Source data
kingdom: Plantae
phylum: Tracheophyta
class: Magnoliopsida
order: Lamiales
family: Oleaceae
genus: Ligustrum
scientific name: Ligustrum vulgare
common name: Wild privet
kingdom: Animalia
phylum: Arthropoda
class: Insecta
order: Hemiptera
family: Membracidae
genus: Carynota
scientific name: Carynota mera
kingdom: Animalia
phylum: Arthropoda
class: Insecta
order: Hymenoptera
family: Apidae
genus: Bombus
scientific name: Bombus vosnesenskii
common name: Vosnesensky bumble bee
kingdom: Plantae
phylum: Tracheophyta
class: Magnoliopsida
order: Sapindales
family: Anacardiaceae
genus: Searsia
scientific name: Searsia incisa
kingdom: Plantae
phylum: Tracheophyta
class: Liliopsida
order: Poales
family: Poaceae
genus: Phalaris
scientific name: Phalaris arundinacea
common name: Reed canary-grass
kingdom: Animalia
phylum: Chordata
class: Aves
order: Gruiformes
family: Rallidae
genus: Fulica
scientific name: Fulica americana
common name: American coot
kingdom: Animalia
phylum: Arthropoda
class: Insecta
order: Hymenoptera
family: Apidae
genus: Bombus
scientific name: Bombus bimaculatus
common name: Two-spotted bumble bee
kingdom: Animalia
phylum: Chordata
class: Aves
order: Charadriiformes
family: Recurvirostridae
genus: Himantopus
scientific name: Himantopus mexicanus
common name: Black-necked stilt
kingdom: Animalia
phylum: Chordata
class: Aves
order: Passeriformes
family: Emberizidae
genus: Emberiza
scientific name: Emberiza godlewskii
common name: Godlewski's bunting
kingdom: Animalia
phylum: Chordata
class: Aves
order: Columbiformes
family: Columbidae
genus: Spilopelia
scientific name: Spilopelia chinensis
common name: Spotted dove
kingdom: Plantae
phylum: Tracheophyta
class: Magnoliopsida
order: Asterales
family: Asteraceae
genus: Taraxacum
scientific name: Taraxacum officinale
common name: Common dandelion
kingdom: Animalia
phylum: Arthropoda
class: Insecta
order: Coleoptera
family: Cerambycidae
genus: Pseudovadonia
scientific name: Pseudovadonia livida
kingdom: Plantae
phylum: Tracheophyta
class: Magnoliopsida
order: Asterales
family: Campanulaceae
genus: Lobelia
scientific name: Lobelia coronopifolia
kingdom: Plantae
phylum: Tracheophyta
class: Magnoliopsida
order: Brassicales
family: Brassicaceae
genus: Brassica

◆ **JOB**
Start at the first line and stop after the line that contains "scientific name: Emberiza godlewskii". Rewrite those lines, switching "common name" to "vernacular name" and keeping everything else the same.

◆ **EXERCISE OUTPUT**
kingdom: Plantae
phylum: Tracheophyta
class: Magnoliopsida
order: Lamiales
family: Oleaceae
genus: Ligustrum
scientific name: Ligustrum vulgare
vernacular name: Wild privet
kingdom: Animalia
phylum: Arthropoda
class: Insecta
order: Hemiptera
family: Membracidae
genus: Carynota
scientific name: Carynota mera
kingdom: Animalia
phylum: Arthropoda
class: Insecta
order: Hymenoptera
family: Apidae
genus: Bombus
scientific name: Bombus vosnesenskii
vernacular name: Vosnesensky bumble bee
kingdom: Plantae
phylum: Tracheophyta
class: Magnoliopsida
order: Sapindales
family: Anacardiaceae
genus: Searsia
scientific name: Searsia incisa
kingdom: Plantae
phylum: Tracheophyta
class: Liliopsida
order: Poales
family: Poaceae
genus: Phalaris
scientific name: Phalaris arundinacea
vernacular name: Reed canary-grass
kingdom: Animalia
phylum: Chordata
class: Aves
order: Gruiformes
family: Rallidae
genus: Fulica
scientific name: Fulica americana
vernacular name: American coot
kingdom: Animalia
phylum: Arthropoda
class: Insecta
order: Hymenoptera
family: Apidae
genus: Bombus
scientific name: Bombus bimaculatus
vernacular name: Two-spotted bumble bee
kingdom: Animalia
phylum: Chordata
class: Aves
order: Charadriiformes
family: Recurvirostridae
genus: Himantopus
scientific name: Himantopus mexicanus
vernacular name: Black-necked stilt
kingdom: Animalia
phylum: Chordata
class: Aves
order: Passeriformes
family: Emberizidae
genus: Emberiza
scientific name: Emberiza godlewskii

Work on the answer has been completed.